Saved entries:
────────

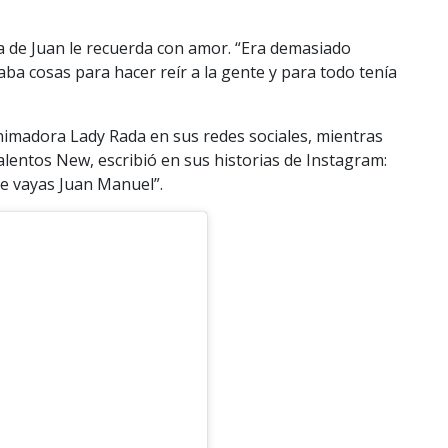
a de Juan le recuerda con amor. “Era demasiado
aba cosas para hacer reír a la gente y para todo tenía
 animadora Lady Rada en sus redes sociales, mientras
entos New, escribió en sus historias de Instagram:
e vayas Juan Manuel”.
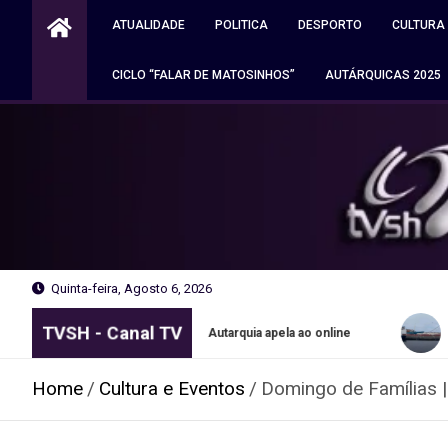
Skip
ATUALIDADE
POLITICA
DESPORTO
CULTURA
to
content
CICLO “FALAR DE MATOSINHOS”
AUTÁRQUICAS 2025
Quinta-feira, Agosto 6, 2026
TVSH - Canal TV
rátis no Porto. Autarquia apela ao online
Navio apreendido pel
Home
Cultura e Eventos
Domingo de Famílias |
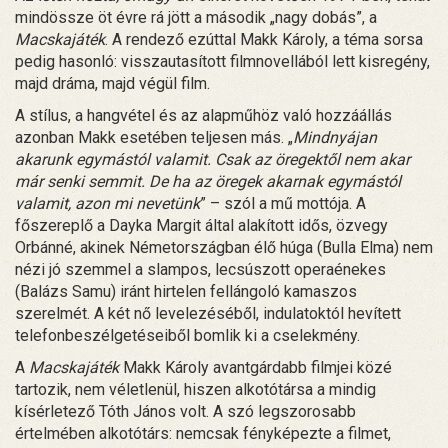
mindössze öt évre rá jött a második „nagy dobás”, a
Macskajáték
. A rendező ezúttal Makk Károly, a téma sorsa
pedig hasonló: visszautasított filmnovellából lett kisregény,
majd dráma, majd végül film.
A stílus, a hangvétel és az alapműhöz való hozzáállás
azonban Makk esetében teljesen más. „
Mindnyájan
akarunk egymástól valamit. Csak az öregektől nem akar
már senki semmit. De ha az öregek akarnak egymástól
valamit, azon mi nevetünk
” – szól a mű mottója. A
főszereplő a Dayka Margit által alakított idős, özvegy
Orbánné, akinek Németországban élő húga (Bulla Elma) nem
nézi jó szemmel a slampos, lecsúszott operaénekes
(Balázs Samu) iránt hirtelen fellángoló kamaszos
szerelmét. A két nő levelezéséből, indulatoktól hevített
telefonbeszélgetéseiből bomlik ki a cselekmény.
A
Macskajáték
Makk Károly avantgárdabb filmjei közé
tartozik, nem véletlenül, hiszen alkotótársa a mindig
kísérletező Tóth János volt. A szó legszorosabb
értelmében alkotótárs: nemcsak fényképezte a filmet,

────────

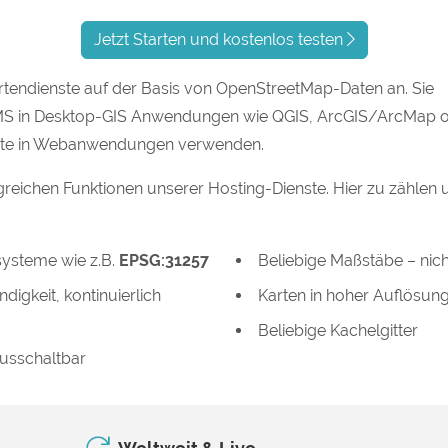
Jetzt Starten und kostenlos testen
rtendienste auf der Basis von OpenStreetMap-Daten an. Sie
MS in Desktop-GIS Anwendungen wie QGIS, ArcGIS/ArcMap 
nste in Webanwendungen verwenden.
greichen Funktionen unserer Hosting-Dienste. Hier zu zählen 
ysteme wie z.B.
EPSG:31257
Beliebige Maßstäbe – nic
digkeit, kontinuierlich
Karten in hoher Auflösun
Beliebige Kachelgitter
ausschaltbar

────────

EXERCISE DESCRIPTION: From the entries above, copy each line holding "Makk".

ANSWER FOR THE TASK:
. A rendező ezúttal Makk Károly, a téma sorsa
azonban Makk esetében teljesen más. „
Makk Károly avantgárdabb filmjei közé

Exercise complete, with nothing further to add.